Learning language is hard, y’all. Learning as an adult, compared to how children pick up new languages with infuriating ease, is a whole ‘nother level of difficulty.
I’ve had some great successes in learning. I work in Finnish at a part-time job, and I can communicate with people in Finnish now. Although I’m constantly trying to hone and polish my grammar so I sound more like myself, just in Finnish, I also get great satisfaction out of recalling from memory a new phrase or verb that better expresses what I’m trying to say.
With that said, I wish I could regale you with stories about my smooth-sailing success in learning Finnish, but those who have actually put in the effort to learn any language as an adult will chortle at all the times they had a perfect sentence drafted in their head which subsequently left their mouth sounding vastly different.
Bumcheek Festival
Take for instance the yearly Pakanafestarit. It’s pretty cool if you like all things related to Nordic folklore and mythology. I like spooky/witchy-related anything: tarot cards, books about the occult, you name it. I could sit and read H.P. Lovecraft over endless hot drinks for hours (this presumes one has free time, of which I long for a surplus). There’s not just vendors but lectures, demonstrations,and a general nice vibe to the whole event.

Last year I went to the festival with my daughter. When it was time to get ready to go to the event, I said to her ”Alright sweetie, let’s head to the pakarafestarit!”
Pakara means buttocks/gluteals in Finnish. So, I basically told my kid that we’re going to the buttcheek festival. The gluteus festivus. The junk-in-the-trunk jubilee, even.

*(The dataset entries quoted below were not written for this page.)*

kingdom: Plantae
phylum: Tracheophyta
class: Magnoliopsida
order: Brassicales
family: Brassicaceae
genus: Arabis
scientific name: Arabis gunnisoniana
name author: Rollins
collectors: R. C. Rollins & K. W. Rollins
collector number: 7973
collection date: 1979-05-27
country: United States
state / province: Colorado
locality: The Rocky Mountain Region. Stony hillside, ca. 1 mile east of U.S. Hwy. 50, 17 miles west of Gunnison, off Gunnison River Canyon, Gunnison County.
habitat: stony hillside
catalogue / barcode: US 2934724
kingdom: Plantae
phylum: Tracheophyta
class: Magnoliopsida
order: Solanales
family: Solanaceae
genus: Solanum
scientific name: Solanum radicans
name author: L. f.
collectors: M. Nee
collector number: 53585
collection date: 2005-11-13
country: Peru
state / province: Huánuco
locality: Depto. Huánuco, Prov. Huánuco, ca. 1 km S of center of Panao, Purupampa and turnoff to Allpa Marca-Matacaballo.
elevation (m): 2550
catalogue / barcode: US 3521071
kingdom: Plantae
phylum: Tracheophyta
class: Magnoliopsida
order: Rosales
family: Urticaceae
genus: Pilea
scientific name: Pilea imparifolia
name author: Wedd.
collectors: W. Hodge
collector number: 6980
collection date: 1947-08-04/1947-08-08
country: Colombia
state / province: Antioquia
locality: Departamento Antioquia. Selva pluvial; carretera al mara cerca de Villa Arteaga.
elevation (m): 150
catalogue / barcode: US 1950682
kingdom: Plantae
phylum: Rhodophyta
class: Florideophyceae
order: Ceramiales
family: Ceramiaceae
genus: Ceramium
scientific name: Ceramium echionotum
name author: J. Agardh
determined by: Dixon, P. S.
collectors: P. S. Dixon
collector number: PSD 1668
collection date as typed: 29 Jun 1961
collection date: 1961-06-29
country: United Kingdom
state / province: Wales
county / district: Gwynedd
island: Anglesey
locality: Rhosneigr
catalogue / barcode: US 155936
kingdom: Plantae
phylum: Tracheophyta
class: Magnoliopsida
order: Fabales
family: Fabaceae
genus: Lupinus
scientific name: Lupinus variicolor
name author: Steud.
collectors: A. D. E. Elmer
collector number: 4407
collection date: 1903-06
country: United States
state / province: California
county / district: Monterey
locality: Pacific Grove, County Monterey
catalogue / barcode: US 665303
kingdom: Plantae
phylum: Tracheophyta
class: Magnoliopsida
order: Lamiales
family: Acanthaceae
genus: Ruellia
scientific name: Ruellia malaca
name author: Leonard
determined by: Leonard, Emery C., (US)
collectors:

Cue hysterical giggling and her roasting me about it. Said roasting continues to this day.
What Cabbage?
Broccoli (Brassica oleracea var. italica) is an edible green plant in the cabbage family (family Brassicaceae, genus Brassica) whose large flowering head, stalk and small associated leaves are eaten as a vegetable. Broccoli in Finnish is parsakaali, so literally “asparagus cabbage”, since parsa on its own means asparagus, and kaali on its own means cabbage. We like compound words ’round these parts.

Broccoli is also the vegetable I was trying to refer to when I slipped up that one time, again, in front of my kid. I said “persekaali”. This is of course ridiculous and funny because the vulgar term for buttocks in Finnish is perse. Yes indeed, I said “ass cabbage”.
Once again cue the raucous giggling and my kid going “moooooom you said a bad wooooord!” I rolled my eyes and smiled at her, letting her cackle at my silly mistake.
I have made worse mistakes than this and I’ll continue to make silly mistakes – I still do it even in English! I like to write about these types of things the most because they 1) are both super funny and deliciously awkward, and 2) remind other learners that we all make mistakes because that’s normal. Accidentally saying something vulgar in the language you’re learning is par for the course, and dare I say it, a rite of passage.
What’s your most embarrassing slip-up in a language you were learning?